=== Begin Enclosure ===

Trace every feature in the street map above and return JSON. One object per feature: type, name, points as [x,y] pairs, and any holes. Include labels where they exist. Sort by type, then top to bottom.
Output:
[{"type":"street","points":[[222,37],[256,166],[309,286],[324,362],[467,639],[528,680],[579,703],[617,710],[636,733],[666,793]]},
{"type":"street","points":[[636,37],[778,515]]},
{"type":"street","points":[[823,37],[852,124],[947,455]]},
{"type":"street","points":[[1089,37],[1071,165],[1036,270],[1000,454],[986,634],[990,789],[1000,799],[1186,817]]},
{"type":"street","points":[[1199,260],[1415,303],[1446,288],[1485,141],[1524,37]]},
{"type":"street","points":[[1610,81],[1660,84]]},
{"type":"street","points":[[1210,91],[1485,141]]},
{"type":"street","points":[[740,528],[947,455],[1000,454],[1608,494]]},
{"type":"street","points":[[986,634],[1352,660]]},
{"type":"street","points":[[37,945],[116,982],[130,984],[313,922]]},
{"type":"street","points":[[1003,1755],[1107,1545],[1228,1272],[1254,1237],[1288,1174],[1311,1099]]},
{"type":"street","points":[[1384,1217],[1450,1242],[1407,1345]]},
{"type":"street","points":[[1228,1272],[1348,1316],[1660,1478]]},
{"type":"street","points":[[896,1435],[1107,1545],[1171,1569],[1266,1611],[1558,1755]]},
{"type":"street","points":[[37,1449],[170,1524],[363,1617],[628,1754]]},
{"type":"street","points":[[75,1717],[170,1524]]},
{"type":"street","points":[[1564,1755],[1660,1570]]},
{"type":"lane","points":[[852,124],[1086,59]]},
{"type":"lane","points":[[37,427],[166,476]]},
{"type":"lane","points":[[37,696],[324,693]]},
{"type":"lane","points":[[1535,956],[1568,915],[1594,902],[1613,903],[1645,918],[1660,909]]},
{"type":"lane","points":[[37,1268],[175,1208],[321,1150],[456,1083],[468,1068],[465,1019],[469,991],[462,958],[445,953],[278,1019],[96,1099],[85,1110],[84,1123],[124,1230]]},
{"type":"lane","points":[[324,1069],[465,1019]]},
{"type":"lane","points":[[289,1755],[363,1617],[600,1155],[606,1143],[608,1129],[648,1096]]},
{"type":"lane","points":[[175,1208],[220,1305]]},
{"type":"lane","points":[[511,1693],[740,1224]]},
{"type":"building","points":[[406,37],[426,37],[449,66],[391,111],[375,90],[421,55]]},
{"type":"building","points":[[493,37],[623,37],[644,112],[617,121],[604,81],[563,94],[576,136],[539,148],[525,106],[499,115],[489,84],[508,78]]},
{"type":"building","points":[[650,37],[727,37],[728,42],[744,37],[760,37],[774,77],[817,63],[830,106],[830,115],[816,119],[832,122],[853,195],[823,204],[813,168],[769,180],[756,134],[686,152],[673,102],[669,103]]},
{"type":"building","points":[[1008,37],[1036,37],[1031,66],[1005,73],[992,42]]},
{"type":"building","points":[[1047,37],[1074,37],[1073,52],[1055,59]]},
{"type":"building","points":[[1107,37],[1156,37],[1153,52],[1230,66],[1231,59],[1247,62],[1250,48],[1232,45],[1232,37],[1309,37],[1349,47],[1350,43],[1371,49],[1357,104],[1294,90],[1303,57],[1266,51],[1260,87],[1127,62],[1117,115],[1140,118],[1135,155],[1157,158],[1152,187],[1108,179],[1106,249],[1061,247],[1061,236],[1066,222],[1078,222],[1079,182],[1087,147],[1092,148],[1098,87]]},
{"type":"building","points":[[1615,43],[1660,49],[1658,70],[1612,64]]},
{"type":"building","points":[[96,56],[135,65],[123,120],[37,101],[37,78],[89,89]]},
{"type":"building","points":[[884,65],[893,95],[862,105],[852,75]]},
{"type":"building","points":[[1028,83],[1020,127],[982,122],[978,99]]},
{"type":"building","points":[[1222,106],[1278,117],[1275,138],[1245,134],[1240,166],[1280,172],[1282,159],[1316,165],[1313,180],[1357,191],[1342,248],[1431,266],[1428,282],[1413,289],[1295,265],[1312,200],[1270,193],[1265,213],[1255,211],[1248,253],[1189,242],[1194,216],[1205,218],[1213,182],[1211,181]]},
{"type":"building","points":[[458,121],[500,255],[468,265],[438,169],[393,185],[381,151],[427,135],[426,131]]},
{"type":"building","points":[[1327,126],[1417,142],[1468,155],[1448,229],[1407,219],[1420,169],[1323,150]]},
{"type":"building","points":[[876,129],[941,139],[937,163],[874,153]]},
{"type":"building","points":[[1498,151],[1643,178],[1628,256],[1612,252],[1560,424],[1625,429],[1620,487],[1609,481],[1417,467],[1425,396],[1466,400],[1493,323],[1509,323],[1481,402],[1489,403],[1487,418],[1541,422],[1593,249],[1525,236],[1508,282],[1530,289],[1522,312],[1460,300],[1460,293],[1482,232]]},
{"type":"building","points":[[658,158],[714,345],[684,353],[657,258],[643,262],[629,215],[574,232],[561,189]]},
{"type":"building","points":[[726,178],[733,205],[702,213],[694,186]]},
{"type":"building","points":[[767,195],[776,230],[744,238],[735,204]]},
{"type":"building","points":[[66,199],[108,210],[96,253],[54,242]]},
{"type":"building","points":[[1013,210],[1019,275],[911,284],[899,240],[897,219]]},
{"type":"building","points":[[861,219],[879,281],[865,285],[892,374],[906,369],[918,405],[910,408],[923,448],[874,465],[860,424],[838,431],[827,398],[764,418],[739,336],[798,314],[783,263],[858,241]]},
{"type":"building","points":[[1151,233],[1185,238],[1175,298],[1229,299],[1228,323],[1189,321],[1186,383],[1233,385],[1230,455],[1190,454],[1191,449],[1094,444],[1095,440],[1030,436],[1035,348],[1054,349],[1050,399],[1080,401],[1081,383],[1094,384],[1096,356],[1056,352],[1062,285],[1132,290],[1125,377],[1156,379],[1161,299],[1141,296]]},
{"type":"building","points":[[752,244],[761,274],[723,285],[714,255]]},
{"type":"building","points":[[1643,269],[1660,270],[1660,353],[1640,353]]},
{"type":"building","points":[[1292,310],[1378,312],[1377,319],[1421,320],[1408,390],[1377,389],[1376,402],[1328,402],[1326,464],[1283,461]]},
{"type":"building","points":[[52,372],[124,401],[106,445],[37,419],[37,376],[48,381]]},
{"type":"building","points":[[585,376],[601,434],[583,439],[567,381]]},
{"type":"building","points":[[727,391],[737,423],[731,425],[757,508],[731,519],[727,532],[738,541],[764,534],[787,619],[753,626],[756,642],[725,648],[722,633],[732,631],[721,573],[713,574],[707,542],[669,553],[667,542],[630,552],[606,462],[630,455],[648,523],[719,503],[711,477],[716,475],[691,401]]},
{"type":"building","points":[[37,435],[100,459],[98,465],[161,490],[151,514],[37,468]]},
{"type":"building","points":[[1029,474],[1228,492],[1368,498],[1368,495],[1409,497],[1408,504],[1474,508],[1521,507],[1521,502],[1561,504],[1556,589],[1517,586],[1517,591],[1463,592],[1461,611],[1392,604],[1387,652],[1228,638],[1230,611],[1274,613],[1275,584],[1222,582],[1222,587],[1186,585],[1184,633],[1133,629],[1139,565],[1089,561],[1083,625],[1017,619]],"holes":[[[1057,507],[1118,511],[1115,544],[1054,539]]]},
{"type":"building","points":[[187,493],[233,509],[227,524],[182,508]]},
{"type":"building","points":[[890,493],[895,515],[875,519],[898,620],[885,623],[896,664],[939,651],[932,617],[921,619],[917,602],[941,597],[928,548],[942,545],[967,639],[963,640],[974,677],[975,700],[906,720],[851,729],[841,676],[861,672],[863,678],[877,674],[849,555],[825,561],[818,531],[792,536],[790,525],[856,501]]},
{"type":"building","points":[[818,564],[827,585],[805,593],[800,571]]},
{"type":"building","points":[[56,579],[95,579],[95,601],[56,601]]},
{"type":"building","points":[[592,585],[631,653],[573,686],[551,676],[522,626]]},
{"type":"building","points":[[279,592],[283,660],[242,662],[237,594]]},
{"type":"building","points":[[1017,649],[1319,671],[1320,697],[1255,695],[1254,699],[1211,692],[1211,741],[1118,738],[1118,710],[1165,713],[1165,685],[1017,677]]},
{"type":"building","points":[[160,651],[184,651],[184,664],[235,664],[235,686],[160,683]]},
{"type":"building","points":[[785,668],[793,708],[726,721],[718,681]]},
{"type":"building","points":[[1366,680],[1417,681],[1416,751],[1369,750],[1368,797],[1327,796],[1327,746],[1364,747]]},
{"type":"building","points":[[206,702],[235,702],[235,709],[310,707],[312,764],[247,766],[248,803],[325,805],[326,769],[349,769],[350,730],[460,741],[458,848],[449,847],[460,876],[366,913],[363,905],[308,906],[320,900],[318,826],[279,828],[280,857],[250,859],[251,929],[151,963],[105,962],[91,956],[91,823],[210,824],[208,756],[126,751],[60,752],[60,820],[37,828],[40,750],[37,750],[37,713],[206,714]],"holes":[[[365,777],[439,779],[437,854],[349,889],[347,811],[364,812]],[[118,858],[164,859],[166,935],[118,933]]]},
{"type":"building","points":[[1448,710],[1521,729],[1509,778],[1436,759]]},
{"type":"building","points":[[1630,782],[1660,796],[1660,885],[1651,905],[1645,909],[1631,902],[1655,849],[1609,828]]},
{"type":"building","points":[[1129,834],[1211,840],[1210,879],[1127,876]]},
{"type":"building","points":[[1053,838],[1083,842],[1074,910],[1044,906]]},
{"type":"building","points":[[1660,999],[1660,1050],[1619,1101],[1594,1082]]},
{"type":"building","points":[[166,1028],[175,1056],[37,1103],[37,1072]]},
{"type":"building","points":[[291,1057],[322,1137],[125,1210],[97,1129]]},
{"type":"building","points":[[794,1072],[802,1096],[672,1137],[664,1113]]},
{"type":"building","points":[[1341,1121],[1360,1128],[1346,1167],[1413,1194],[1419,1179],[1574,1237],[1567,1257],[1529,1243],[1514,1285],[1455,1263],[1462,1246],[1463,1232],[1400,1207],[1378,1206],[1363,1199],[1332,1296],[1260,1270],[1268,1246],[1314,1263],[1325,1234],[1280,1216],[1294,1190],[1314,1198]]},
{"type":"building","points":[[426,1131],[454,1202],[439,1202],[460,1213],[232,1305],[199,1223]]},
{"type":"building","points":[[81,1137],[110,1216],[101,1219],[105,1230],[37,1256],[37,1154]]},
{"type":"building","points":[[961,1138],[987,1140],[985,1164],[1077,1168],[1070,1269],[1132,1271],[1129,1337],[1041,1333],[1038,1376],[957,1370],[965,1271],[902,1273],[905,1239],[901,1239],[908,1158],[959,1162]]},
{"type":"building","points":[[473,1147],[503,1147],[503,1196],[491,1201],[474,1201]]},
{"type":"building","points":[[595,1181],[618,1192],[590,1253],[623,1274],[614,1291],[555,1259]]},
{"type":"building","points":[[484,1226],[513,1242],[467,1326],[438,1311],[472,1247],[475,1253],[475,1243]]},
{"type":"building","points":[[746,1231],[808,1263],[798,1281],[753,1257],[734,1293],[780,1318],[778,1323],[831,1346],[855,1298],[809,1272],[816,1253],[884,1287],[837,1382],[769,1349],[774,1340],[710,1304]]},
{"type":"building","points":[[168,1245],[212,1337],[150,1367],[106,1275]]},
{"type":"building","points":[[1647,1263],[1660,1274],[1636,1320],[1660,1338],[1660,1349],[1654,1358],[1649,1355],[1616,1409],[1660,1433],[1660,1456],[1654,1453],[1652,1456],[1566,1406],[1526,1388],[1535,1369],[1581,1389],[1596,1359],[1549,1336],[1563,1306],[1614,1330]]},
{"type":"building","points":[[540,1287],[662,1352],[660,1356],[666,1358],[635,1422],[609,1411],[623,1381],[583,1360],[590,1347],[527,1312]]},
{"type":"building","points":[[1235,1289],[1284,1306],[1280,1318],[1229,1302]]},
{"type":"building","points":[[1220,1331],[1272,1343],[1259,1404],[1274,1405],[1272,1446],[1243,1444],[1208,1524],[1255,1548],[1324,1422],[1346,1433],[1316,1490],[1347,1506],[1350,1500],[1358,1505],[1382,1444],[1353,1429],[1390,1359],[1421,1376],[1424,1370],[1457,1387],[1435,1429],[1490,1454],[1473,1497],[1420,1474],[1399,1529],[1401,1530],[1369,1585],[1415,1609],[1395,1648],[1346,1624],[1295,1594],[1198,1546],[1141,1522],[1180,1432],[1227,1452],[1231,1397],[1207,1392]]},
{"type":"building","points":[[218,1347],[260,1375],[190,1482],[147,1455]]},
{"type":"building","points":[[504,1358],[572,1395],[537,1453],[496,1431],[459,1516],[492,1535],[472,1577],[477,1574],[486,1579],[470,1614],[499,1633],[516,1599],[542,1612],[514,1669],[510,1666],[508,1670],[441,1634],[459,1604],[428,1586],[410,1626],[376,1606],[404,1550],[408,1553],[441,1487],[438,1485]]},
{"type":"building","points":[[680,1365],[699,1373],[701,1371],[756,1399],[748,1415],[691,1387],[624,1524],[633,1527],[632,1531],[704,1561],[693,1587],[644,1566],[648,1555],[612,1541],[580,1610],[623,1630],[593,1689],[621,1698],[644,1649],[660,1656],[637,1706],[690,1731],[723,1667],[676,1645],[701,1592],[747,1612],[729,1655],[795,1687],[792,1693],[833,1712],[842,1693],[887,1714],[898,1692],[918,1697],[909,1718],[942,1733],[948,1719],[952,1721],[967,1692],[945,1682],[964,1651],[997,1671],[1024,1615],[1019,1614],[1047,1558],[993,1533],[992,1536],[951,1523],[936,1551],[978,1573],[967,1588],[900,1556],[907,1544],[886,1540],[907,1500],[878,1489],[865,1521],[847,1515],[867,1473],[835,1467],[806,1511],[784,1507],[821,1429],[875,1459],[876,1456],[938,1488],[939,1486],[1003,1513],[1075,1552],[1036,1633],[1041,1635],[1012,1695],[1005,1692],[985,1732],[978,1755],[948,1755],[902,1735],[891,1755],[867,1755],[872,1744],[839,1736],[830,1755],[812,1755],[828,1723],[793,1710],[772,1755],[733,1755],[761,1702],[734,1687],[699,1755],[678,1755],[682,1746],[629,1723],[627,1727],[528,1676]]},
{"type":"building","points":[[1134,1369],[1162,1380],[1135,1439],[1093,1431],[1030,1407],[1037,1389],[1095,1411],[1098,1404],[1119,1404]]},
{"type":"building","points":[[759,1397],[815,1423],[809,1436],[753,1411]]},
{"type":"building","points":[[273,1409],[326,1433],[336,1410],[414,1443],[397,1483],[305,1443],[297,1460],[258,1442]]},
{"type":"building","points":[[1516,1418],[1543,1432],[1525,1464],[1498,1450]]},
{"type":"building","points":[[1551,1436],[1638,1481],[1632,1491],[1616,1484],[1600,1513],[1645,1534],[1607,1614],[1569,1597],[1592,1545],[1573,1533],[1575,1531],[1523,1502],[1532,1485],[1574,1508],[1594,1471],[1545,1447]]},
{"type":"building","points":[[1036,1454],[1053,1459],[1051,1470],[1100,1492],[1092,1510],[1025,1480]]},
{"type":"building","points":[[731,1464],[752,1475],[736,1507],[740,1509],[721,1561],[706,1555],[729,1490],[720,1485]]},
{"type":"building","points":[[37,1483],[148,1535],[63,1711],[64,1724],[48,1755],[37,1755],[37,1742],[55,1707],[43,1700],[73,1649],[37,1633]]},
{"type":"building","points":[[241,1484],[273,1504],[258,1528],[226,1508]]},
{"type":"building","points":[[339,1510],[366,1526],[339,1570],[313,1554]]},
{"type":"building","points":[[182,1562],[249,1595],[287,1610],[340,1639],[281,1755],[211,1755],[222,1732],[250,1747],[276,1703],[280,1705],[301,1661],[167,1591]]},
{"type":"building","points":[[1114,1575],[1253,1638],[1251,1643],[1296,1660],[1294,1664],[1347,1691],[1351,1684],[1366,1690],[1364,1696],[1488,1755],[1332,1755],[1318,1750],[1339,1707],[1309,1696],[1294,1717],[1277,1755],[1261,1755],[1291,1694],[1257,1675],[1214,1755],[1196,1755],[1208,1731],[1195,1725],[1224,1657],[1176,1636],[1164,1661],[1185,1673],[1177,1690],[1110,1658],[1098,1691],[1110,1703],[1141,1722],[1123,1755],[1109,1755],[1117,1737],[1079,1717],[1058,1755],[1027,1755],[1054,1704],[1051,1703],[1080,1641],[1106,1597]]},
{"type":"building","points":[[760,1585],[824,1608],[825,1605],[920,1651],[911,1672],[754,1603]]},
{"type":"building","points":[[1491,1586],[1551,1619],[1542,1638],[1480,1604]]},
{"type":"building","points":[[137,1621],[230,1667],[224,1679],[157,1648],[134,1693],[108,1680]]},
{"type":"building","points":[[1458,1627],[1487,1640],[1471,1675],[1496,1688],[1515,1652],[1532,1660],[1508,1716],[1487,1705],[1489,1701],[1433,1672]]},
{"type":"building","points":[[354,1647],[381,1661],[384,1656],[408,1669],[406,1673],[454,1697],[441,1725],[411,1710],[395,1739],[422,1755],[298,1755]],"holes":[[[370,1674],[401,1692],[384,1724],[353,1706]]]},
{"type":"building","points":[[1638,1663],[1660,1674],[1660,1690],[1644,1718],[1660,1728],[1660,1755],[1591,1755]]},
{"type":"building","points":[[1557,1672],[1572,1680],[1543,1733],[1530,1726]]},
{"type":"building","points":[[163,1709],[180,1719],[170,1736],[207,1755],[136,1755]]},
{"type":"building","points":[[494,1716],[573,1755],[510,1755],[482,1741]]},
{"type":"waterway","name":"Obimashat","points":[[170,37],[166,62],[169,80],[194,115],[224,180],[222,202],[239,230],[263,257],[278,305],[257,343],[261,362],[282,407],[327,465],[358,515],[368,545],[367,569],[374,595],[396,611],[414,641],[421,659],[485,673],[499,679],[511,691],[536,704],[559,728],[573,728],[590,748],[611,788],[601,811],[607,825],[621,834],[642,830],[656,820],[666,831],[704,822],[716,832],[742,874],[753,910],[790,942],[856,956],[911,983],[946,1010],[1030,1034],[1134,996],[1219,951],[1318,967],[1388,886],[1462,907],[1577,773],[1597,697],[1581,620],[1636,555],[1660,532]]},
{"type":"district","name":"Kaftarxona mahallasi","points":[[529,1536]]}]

=== End Enclosure ===

Would you filter the entries above and keep each line that has the word "lane"?

> [WRITTEN REPLY]
{"type":"lane","points":[[852,124],[1086,59]]},
{"type":"lane","points":[[37,427],[166,476]]},
{"type":"lane","points":[[37,696],[324,693]]},
{"type":"lane","points":[[1535,956],[1568,915],[1594,902],[1613,903],[1645,918],[1660,909]]},
{"type":"lane","points":[[37,1268],[175,1208],[321,1150],[456,1083],[468,1068],[465,1019],[469,991],[462,958],[445,953],[278,1019],[96,1099],[85,1110],[84,1123],[124,1230]]},
{"type":"lane","points":[[324,1069],[465,1019]]},
{"type":"lane","points":[[289,1755],[363,1617],[600,1155],[606,1143],[608,1129],[648,1096]]},
{"type":"lane","points":[[175,1208],[220,1305]]},
{"type":"lane","points":[[511,1693],[740,1224]]},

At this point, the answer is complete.